### [What needs to be done]
Which memory standards and module designations does the post on RAM name?

### [Quoted passage]
· · ·

Is RAM becoming a misnomer?

Posted August 30, 2011
Filed under: Uncategorized |

Computer hardware architectures and the performance of various components are co-evolving in a complex way, but one of the results is that “RAM” is becoming less well suited to random access – or at least relatively better optimized for sequential access. In the last decade or so from SDRAM to DDR3, memory transfer rates have improved from 800MB/second for PC100 memory to 17066MB/second for DDR3-2166, or a little better than 21x improvement. Access time, however, has barely improved 2x, from around 60ns to around 30ns. So the relative difference between sequential and random memory access performance has increased more than 10x. Its not quite the random/sequential speed difference of tape, but that’s a very significant change.

What’s going on? I’ll go through memory speeds in the “old days” (I think for everyone based on when they learned to program; for me that’s the early 80s) and how things have evolved more recently. Warning: unless you are really a serious geek, having heard the main point you should probably stop reading here.

· · ·

### [Records shown]
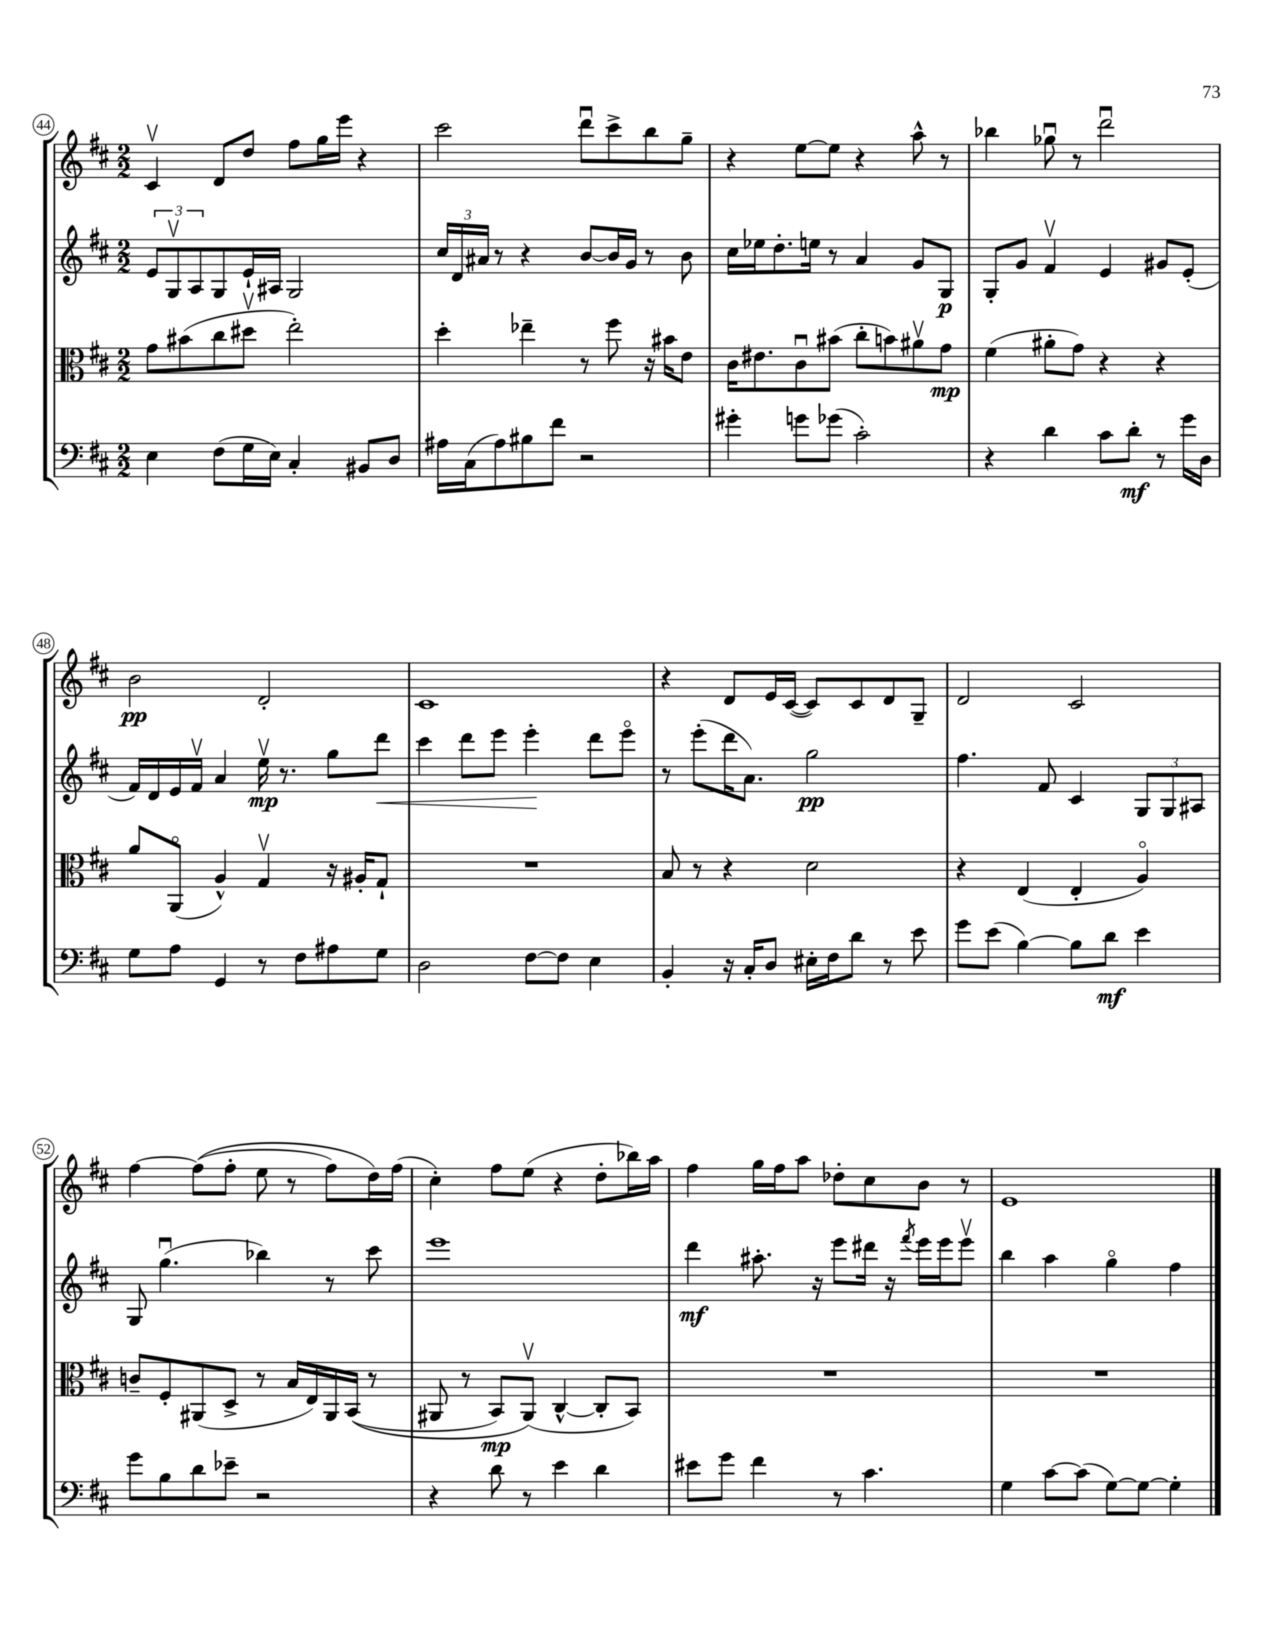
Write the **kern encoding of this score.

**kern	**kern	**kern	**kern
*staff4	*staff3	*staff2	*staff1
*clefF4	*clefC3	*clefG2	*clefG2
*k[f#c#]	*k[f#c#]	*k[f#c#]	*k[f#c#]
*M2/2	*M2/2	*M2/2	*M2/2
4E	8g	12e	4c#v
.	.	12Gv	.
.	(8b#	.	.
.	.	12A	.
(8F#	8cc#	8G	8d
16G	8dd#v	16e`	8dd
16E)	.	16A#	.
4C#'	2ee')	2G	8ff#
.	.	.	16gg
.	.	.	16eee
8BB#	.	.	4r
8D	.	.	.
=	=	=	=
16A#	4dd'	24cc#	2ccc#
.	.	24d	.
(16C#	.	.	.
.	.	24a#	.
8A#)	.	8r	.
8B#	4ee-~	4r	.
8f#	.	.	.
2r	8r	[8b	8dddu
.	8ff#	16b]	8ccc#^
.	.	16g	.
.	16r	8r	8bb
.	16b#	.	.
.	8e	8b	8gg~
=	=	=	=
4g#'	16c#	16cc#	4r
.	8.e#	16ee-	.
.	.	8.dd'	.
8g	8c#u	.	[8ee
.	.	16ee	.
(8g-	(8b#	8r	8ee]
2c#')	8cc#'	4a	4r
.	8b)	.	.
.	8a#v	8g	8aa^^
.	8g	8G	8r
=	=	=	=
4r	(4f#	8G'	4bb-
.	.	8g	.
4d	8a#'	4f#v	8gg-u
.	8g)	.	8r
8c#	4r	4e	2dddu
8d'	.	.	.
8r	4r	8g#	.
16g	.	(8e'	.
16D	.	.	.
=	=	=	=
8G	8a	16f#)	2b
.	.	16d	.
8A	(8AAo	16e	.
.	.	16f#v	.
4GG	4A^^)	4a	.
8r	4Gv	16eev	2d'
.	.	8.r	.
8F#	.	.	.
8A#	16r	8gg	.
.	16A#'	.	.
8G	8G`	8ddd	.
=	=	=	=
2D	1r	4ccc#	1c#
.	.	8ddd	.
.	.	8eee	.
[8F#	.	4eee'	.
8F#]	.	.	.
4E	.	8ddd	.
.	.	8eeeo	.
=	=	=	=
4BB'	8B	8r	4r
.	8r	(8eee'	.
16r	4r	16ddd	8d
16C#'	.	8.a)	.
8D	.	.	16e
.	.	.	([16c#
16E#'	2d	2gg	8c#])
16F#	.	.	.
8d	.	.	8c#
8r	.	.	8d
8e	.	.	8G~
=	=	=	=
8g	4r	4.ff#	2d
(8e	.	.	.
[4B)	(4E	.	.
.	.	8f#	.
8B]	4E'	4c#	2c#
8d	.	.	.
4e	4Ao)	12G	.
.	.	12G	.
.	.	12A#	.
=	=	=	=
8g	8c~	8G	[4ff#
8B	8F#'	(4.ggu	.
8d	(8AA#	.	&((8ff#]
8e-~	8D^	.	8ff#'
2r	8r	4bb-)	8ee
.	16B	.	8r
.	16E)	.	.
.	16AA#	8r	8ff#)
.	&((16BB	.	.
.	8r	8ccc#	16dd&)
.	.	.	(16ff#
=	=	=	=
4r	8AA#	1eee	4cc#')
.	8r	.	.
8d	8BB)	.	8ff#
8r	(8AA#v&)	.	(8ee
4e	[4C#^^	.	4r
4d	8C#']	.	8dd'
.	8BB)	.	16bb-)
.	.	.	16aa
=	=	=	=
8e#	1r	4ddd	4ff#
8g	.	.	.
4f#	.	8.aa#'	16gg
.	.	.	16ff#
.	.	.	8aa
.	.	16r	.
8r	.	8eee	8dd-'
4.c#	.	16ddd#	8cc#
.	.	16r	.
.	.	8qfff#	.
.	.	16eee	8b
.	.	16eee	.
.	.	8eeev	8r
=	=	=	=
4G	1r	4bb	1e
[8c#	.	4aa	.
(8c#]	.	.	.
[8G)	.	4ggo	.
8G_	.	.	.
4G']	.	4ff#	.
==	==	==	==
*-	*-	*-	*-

· · ·

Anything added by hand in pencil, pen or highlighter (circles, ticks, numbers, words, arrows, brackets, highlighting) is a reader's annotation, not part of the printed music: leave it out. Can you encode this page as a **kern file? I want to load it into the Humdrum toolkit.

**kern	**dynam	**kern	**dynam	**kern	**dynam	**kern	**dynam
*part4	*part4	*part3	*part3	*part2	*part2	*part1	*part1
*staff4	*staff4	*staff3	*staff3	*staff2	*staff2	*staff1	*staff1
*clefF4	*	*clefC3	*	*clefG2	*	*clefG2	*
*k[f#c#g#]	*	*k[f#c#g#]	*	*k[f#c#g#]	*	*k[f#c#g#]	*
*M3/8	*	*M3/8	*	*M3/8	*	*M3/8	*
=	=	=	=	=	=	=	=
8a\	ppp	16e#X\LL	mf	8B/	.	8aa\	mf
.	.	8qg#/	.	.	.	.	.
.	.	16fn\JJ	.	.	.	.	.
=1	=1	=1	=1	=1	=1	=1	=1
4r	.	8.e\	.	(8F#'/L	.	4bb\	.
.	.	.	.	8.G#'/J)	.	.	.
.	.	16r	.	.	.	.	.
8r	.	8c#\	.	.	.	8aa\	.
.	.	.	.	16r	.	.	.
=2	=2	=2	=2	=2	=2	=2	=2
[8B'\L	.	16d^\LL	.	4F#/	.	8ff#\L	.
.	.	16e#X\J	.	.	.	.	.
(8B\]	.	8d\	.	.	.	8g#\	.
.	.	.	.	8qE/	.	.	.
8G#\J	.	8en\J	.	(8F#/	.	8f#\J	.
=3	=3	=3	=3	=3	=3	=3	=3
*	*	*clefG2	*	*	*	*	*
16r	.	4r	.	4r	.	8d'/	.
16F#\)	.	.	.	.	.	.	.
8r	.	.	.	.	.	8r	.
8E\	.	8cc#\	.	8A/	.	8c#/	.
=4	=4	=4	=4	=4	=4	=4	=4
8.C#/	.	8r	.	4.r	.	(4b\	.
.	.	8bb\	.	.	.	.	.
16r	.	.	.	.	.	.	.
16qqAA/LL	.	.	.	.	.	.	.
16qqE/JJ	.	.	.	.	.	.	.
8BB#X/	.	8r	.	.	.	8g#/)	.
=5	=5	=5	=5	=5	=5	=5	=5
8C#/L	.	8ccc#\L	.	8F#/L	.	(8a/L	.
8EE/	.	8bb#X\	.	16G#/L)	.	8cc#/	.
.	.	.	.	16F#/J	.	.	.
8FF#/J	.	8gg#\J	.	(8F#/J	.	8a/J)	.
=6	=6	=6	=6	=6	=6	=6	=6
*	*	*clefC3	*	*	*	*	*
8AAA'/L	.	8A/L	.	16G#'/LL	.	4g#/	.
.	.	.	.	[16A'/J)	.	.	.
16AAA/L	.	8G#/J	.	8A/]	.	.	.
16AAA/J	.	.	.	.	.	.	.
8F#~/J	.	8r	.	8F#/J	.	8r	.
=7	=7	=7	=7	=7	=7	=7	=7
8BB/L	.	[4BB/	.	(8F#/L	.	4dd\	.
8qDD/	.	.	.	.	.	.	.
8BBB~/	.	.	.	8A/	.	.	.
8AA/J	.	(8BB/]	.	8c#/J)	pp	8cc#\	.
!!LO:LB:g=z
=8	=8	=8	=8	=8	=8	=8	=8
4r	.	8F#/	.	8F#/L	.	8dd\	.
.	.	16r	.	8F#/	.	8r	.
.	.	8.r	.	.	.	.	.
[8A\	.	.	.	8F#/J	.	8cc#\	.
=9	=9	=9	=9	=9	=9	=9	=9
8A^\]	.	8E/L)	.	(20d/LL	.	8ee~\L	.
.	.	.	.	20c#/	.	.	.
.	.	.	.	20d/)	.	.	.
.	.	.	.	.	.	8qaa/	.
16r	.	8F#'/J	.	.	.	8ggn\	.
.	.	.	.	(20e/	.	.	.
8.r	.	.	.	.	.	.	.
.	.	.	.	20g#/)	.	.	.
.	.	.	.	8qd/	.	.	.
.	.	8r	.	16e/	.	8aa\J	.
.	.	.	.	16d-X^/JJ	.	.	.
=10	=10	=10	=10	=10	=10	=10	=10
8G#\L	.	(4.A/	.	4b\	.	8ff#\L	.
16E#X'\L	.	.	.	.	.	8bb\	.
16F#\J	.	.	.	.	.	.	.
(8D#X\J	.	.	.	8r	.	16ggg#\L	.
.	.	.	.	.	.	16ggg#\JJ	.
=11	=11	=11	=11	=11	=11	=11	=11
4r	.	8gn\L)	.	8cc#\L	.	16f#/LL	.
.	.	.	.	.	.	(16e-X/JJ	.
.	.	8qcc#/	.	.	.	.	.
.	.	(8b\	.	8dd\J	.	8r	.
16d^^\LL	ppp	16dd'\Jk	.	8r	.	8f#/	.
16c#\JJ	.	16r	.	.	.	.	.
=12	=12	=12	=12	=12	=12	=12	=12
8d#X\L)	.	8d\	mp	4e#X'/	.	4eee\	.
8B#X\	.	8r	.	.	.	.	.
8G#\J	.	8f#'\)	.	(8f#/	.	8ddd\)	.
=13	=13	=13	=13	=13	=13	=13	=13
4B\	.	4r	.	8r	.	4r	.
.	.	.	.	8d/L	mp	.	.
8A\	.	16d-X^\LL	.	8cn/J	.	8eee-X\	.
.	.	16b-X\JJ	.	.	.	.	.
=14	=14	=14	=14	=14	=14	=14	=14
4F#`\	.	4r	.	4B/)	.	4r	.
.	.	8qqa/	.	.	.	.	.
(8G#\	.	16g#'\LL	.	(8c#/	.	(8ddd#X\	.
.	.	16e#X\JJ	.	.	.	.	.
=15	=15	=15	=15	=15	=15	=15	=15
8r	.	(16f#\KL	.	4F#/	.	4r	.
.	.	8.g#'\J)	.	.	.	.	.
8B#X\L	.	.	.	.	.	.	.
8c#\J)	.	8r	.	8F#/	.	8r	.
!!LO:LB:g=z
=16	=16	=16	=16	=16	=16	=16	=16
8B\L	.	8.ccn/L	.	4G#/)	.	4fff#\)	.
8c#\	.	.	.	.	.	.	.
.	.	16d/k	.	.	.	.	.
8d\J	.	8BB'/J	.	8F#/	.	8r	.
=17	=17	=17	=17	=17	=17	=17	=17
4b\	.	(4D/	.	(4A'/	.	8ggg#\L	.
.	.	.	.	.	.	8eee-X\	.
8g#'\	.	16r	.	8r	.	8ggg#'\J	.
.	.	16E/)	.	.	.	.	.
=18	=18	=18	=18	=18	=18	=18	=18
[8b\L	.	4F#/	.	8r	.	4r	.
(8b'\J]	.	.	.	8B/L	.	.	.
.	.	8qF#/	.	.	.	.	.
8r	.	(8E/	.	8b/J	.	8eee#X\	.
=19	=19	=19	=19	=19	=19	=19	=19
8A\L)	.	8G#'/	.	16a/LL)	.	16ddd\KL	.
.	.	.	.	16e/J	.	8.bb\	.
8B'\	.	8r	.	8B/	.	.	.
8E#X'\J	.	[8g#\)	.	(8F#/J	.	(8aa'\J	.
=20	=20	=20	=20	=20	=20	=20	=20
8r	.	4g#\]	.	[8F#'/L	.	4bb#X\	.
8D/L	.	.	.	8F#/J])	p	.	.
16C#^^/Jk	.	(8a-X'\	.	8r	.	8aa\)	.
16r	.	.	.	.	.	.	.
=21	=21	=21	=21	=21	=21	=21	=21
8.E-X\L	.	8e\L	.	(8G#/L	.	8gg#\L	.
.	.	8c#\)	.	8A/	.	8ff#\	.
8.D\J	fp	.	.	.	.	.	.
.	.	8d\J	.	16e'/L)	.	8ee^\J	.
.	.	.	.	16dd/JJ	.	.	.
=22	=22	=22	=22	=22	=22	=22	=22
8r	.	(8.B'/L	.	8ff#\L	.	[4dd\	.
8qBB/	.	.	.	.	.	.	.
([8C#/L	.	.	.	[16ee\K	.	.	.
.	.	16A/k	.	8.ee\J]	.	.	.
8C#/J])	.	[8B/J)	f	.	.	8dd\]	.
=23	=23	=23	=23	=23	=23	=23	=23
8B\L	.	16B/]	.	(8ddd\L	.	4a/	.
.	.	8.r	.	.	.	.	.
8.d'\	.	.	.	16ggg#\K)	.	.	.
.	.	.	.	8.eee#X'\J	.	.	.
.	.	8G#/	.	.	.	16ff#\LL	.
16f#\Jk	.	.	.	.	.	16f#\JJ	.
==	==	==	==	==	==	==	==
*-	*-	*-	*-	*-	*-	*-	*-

· · ·

### [Worked solution]
SDRAM, DDR3, PC100 and DDR3-2166.